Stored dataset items

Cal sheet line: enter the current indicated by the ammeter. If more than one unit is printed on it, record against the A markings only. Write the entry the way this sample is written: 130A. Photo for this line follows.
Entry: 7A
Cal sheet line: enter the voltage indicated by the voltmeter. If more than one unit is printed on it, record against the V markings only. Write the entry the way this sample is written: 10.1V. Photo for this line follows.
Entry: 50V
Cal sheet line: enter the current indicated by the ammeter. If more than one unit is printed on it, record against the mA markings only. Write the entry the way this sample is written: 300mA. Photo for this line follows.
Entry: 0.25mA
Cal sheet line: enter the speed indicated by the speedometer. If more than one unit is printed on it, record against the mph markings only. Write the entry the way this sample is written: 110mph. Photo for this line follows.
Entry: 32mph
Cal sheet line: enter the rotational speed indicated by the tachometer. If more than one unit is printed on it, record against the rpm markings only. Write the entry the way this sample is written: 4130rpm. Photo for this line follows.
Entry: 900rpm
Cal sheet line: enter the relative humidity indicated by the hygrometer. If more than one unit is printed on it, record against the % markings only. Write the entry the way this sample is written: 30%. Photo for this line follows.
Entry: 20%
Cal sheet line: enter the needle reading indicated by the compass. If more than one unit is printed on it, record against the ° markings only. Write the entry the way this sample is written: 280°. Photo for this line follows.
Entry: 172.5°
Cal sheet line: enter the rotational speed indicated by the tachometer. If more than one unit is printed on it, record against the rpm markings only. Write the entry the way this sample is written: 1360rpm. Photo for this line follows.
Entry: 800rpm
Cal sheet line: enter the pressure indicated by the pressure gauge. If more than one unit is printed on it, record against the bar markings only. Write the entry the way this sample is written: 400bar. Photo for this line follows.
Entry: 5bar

- About this exercise:
Output every line of the listing above as a JSON array of strings, one string per line, with blank lines omitted.

- Solved exercise:
[
  "Cal sheet line: enter the current indicated by the ammeter. If more than one unit is printed on it, record against the A markings only. Write the entry the way this sample is written: 130A. Photo for this line follows.",
  "Entry: 7A",
  "Cal sheet line: enter the voltage indicated by the voltmeter. If more than one unit is printed on it, record against the V markings only. Write the entry the way this sample is written: 10.1V. Photo for this line follows.",
  "Entry: 50V",
  "Cal sheet line: enter the current indicated by the ammeter. If more than one unit is printed on it, record against the mA markings only. Write the entry the way this sample is written: 300mA. Photo for this line follows.",
  "Entry: 0.25mA",
  "Cal sheet line: enter the speed indicated by the speedometer. If more than one unit is printed on it, record against the mph markings only. Write the entry the way this sample is written: 110mph. Photo for this line follows.",
  "Entry: 32mph",
  "Cal sheet line: enter the rotational speed indicated by the tachometer. If more than one unit is printed on it, record against the rpm markings only. Write the entry the way this sample is written: 4130rpm. Photo for this line follows.",
  "Entry: 900rpm",
  "Cal sheet line: enter the relative humidity indicated by the hygrometer. If more than one unit is printed on it, record against the % markings only. Write the entry the way this sample is written: 30%. Photo for this line follows.",
  "Entry: 20%",
  "Cal sheet line: enter the needle reading indicated by the compass. If more than one unit is printed on it, record against the ° markings only. Write the entry the way this sample is written: 280°. Photo for this line follows.",
  "Entry: 172.5°",
  "Cal sheet line: enter the rotational speed indicated by the tachometer. If more than one unit is printed on it, record against the rpm markings only. Write the entry the way this sample is written: 1360rpm. Photo for this line follows.",
  "Entry: 800rpm",
  "Cal sheet line: enter the pressure indicated by the pressure gauge. If more than one unit is printed on it, record against the bar markings only. Write the entry the way this sample is written: 400bar. Photo for this line follows.",
  "Entry: 5bar"
]